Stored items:
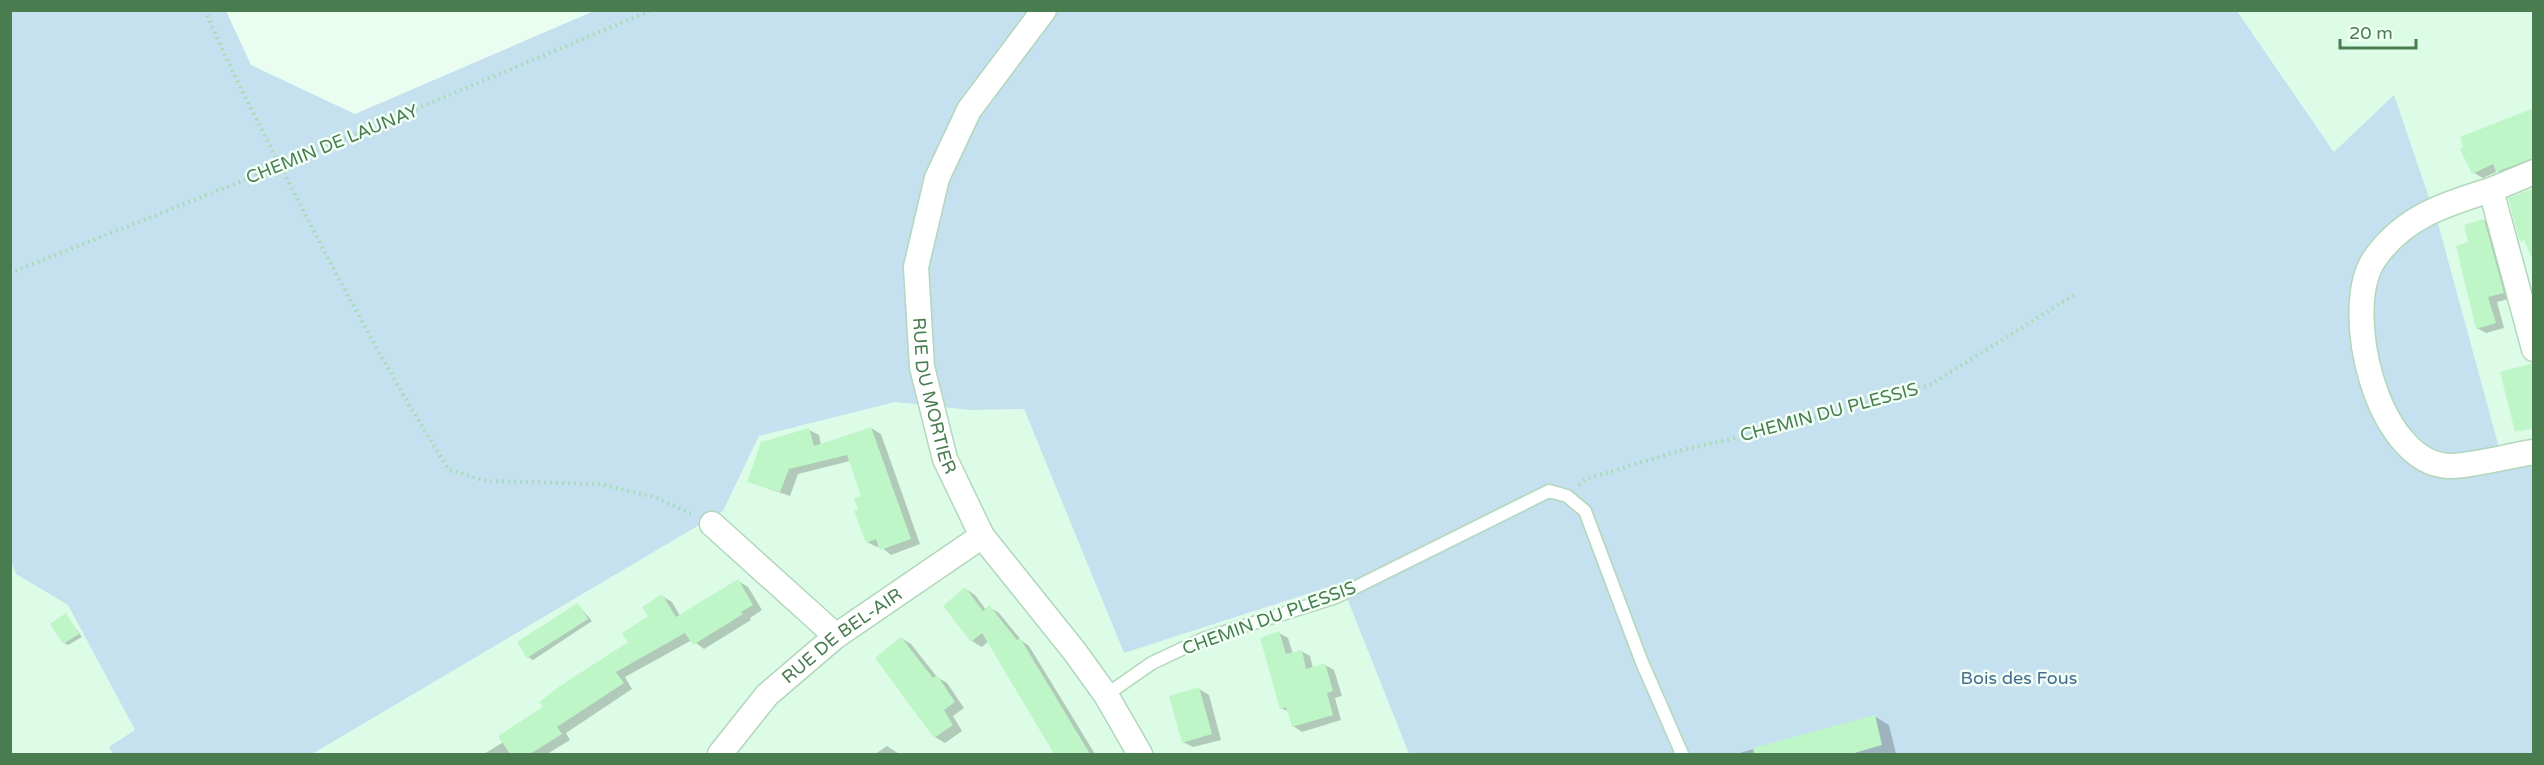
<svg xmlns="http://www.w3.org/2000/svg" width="2544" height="765" font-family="'Varela Round',sans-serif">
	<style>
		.residential { fill: #ddfce7 }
		.green { fill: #c5e0ee }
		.shadow { fill: #0003 }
		.building { fill: #bef6c7 }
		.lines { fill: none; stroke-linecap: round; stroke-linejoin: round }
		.lane-casing { stroke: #b2d7ba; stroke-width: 15 }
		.street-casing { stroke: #b2d7ba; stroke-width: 27 }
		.path { stroke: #a0dca9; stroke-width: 4; stroke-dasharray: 1.5 4.5; stroke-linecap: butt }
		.lane { stroke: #fff; stroke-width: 12 }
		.street { stroke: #fff; stroke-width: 24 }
		.labels { text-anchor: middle; stroke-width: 5; stroke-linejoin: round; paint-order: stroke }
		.street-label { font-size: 18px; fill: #497c4f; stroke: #f2fff7 }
		.park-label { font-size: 18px; fill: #456d90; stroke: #f2fff7 }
	</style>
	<rect width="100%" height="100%" fill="#e9fef1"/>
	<!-- residential -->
	<g class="residential">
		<polygon points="2237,11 2533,11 2533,463 2504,467 2439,227 2394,96 2335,152"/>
		<polygon points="895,402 971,410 1024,409 1124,653 1341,583 1409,754 312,754 723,511 759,436"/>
		<polygon points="10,562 16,574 68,605 135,730 109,747 113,754 11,754"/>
	</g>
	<!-- green -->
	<polygon class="green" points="10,11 226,11 251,65 355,114 594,11 2237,11 2334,152 2394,95 2439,227 2504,466 2533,463 2533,754 1409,754 1341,583 1124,653 1024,409 971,410 895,402 759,436 723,511 312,754 113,754 109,747 135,730 68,605 16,574 11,562"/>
	<!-- shadow -->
	<g class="shadow">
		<polygon points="2534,109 2534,167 2507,177 2498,171 2483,178 2474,173"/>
		<polygon points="2484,220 2493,226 2512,298 2497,302 2504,328 2486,333 2477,328 2470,243"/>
		<polygon points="871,428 881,434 920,544 891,555 880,546 877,547 867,542 860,510 863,497 850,461 798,474 790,496 749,482 809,430 819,435 821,445"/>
		<polygon points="738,581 748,587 762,610 750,618 751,620 704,649 692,640 625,677 632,689 566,733 570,740 547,754 484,754 502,743 501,736 545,707 630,643 662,596 672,602 680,616"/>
		<polygon points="966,589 975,595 986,610 989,607 999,613 1022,641 1029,646 1095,754 1056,754 989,641 982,647 972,641"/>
		<polygon points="578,605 592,621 533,660 528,657 519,642"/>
		<polygon points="66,615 82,637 68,645 64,643"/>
		<polygon points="1279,633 1288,638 1293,654 1301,651 1310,656 1313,668 1325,665 1334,670 1342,696 1335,698 1341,720 1302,732 1293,726 1289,712 1281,708"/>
		<polygon points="901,638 911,644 937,677 947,683 964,708 953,716 962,731 945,743 935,737"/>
		<polygon points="1199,689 1209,695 1221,740 1193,747 1183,742"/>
		<polygon points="1874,716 1889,725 1896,754 1736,754"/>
		<polygon points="887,746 899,754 875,754"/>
	</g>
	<!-- building -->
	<g class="building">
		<polygon points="2534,108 2534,158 2496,172 2493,164 2472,174 2460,149 2463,148 2460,137"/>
		<polygon points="2534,188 2534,261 2533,261 2524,240 2520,242 2508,198"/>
		<polygon points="2484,219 2504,293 2488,297 2496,323 2476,329 2456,246 2468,242 2464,225"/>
		<polygon points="2534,363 2534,428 2515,432 2500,372"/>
		<polygon points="871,427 911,539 880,550 876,539 866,543 854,511 858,509 854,498 861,496 847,455 789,469 780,492 747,482 761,442 809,428 814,446"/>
		<polygon points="738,579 753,605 741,612 743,614 693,645 685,633 616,672 624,683 557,727 562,734 530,754 510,754 498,736 543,707 539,702 560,686 628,642 622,633 648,616 642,607 662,594 676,617"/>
		<polygon points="965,587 983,611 989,605 1017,640 1020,638 1090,754 1054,754 982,633 971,642 943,606"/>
		<polygon points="578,603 588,619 527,658 517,642"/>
		<polygon points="66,613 79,634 63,644 50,624"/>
		<polygon points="1279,631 1286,654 1302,650 1306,669 1325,663 1333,691 1327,693 1333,715 1292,727 1286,707 1280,709 1260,638"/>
		<polygon points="901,637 933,678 937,675 955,702 944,710 953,725 934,738 875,658"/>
		<polygon points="1199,687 1212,734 1182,743 1169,696"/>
		<polygon points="1875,715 1882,745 1851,754 1754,754 1753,748"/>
	</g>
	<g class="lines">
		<defs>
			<polyline id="lane" points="1106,695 1152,663 1203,639 1336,597 1549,491 1567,496 1585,511 1641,660 1682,754"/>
			<g id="street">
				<path id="s1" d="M1044 10 969 110 937 178 916 267 922 367 945 459 982 536 1075 652 1106 695 1140 754"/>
				<polyline points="2534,172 2491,190 2534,349"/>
				<path d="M2491 190C2445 204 2404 217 2375 258 2340 307 2376 462 2448 466 2467 467 2512 455 2534 452"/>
				<polyline points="712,524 836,636"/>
				<path id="s2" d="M720 754 767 695 836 636 982 536"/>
			</g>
		</defs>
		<!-- lane casing -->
		<use href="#lane" class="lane-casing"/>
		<!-- street casing -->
		<use href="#street" class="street-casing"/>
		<!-- path -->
		<g class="path">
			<path d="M205 10C231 72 263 131 293 191 342 286 392 380 449 470L487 481 600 484 657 498 692 514"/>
			<polyline points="10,273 280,166 652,10"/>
			<polyline points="1579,485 1586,479 1682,450 1779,428 1930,385 2077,293"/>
		</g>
		<!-- lane -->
		<use href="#lane" class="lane"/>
		<!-- street -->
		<use href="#street" class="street"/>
	</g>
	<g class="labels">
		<!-- street labels -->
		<g class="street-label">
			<text transform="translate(332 144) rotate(-22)" y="6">CHEMIN DE LAUNAY</text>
			<text dy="6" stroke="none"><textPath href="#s1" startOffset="422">RUE DU MORTIER</textPath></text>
			<text transform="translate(1829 412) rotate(-15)" y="6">CHEMIN DU PLESSIS</text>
			<text transform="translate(1269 618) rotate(-20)" y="6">CHEMIN DU PLESSIS</text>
			<text dy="6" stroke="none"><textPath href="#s2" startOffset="171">RUE DE BEL-AIR</textPath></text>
		</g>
		<!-- park labels -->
		<g class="park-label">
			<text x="2019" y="684">Bois des Fous</text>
		</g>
	</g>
	<!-- border -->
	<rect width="2544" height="765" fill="none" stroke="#497c4f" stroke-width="24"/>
	<!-- scale -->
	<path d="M2340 39v9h76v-9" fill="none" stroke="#497c4f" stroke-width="3"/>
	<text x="2349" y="39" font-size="18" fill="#497c4f" stroke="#f2fff7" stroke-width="4.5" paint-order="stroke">20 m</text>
</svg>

Work instructions. Retype the data above exactly. Leave the pictures out.

Solution for this task.
<svg xmlns="http://www.w3.org/2000/svg" width="2544" height="765" font-family="'Varela Round',sans-serif">
	<style>
		.residential { fill: #ddfce7 }
		.green { fill: #c5e0ee }
		.shadow { fill: #0003 }
		.building { fill: #bef6c7 }
		.lines { fill: none; stroke-linecap: round; stroke-linejoin: round }
		.lane-casing { stroke: #b2d7ba; stroke-width: 15 }
		.street-casing { stroke: #b2d7ba; stroke-width: 27 }
		.path { stroke: #a0dca9; stroke-width: 4; stroke-dasharray: 1.5 4.5; stroke-linecap: butt }
		.lane { stroke: #fff; stroke-width: 12 }
		.street { stroke: #fff; stroke-width: 24 }
		.labels { text-anchor: middle; stroke-width: 5; stroke-linejoin: round; paint-order: stroke }
		.street-label { font-size: 18px; fill: #497c4f; stroke: #f2fff7 }
		.park-label { font-size: 18px; fill: #456d90; stroke: #f2fff7 }
	</style>
	<rect width="100%" height="100%" fill="#e9fef1"/>
	<!-- residential -->
	<g class="residential">
		<polygon points="2237,11 2533,11 2533,463 2504,467 2439,227 2394,96 2335,152"/>
		<polygon points="895,402 971,410 1024,409 1124,653 1341,583 1409,754 312,754 723,511 759,436"/>
		<polygon points="10,562 16,574 68,605 135,730 109,747 113,754 11,754"/>
	</g>
	<!-- green -->
	<polygon class="green" points="10,11 226,11 251,65 355,114 594,11 2237,11 2334,152 2394,95 2439,227 2504,466 2533,463 2533,754 1409,754 1341,583 1124,653 1024,409 971,410 895,402 759,436 723,511 312,754 113,754 109,747 135,730 68,605 16,574 11,562"/>
	<!-- shadow -->
	<g class="shadow">
		<polygon points="2534,109 2534,167 2507,177 2498,171 2483,178 2474,173"/>
		<polygon points="2484,220 2493,226 2512,298 2497,302 2504,328 2486,333 2477,328 2470,243"/>
		<polygon points="871,428 881,434 920,544 891,555 880,546 877,547 867,542 860,510 863,497 850,461 798,474 790,496 749,482 809,430 819,435 821,445"/>
		<polygon points="738,581 748,587 762,610 750,618 751,620 704,649 692,640 625,677 632,689 566,733 570,740 547,754 484,754 502,743 501,736 545,707 630,643 662,596 672,602 680,616"/>
		<polygon points="966,589 975,595 986,610 989,607 999,613 1022,641 1029,646 1095,754 1056,754 989,641 982,647 972,641"/>
		<polygon points="578,605 592,621 533,660 528,657 519,642"/>
		<polygon points="66,615 82,637 68,645 64,643"/>
		<polygon points="1279,633 1288,638 1293,654 1301,651 1310,656 1313,668 1325,665 1334,670 1342,696 1335,698 1341,720 1302,732 1293,726 1289,712 1281,708"/>
		<polygon points="901,638 911,644 937,677 947,683 964,708 953,716 962,731 945,743 935,737"/>
		<polygon points="1199,689 1209,695 1221,740 1193,747 1183,742"/>
		<polygon points="1874,716 1889,725 1896,754 1736,754"/>
		<polygon points="887,746 899,754 875,754"/>
	</g>
	<!-- building -->
	<g class="building">
		<polygon points="2534,108 2534,158 2496,172 2493,164 2472,174 2460,149 2463,148 2460,137"/>
		<polygon points="2534,188 2534,261 2533,261 2524,240 2520,242 2508,198"/>
		<polygon points="2484,219 2504,293 2488,297 2496,323 2476,329 2456,246 2468,242 2464,225"/>
		<polygon points="2534,363 2534,428 2515,432 2500,372"/>
		<polygon points="871,427 911,539 880,550 876,539 866,543 854,511 858,509 854,498 861,496 847,455 789,469 780,492 747,482 761,442 809,428 814,446"/>
		<polygon points="738,579 753,605 741,612 743,614 693,645 685,633 616,672 624,683 557,727 562,734 530,754 510,754 498,736 543,707 539,702 560,686 628,642 622,633 648,616 642,607 662,594 676,617"/>
		<polygon points="965,587 983,611 989,605 1017,640 1020,638 1090,754 1054,754 982,633 971,642 943,606"/>
		<polygon points="578,603 588,619 527,658 517,642"/>
		<polygon points="66,613 79,634 63,644 50,624"/>
		<polygon points="1279,631 1286,654 1302,650 1306,669 1325,663 1333,691 1327,693 1333,715 1292,727 1286,707 1280,709 1260,638"/>
		<polygon points="901,637 933,678 937,675 955,702 944,710 953,725 934,738 875,658"/>
		<polygon points="1199,687 1212,734 1182,743 1169,696"/>
		<polygon points="1875,715 1882,745 1851,754 1754,754 1753,748"/>
	</g>
	<g class="lines">
		<defs>
			<polyline id="lane" points="1106,695 1152,663 1203,639 1336,597 1549,491 1567,496 1585,511 1641,660 1682,754"/>
			<g id="street">
				<path id="s1" d="M1044 10 969 110 937 178 916 267 922 367 945 459 982 536 1075 652 1106 695 1140 754"/>
				<polyline points="2534,172 2491,190 2534,349"/>
				<path d="M2491 190C2445 204 2404 217 2375 258 2340 307 2376 462 2448 466 2467 467 2512 455 2534 452"/>
				<polyline points="712,524 836,636"/>
				<path id="s2" d="M720 754 767 695 836 636 982 536"/>
			</g>
		</defs>
		<!-- lane casing -->
		<use href="#lane" class="lane-casing"/>
		<!-- street casing -->
		<use href="#street" class="street-casing"/>
		<!-- path -->
		<g class="path">
			<path d="M205 10C231 72 263 131 293 191 342 286 392 380 449 470L487 481 600 484 657 498 692 514"/>
			<polyline points="10,273 280,166 652,10"/>
			<polyline points="1579,485 1586,479 1682,450 1779,428 1930,385 2077,293"/>
		</g>
		<!-- lane -->
		<use href="#lane" class="lane"/>
		<!-- street -->
		<use href="#street" class="street"/>
	</g>
	<g class="labels">
		<!-- street labels -->
		<g class="street-label">
			<text transform="translate(332 144) rotate(-22)" y="6">CHEMIN DE LAUNAY</text>
			<text dy="6" stroke="none"><textPath href="#s1" startOffset="422">RUE DU MORTIER</textPath></text>
			<text transform="translate(1829 412) rotate(-15)" y="6">CHEMIN DU PLESSIS</text>
			<text transform="translate(1269 618) rotate(-20)" y="6">CHEMIN DU PLESSIS</text>
			<text dy="6" stroke="none"><textPath href="#s2" startOffset="171">RUE DE BEL-AIR</textPath></text>
		</g>
		<!-- park labels -->
		<g class="park-label">
			<text x="2019" y="684">Bois des Fous</text>
		</g>
	</g>
	<!-- border -->
	<rect width="2544" height="765" fill="none" stroke="#497c4f" stroke-width="24"/>
	<!-- scale -->
	<path d="M2340 39v9h76v-9" fill="none" stroke="#497c4f" stroke-width="3"/>
	<text x="2349" y="39" font-size="18" fill="#497c4f" stroke="#f2fff7" stroke-width="4.5" paint-order="stroke">20 m</text>
</svg>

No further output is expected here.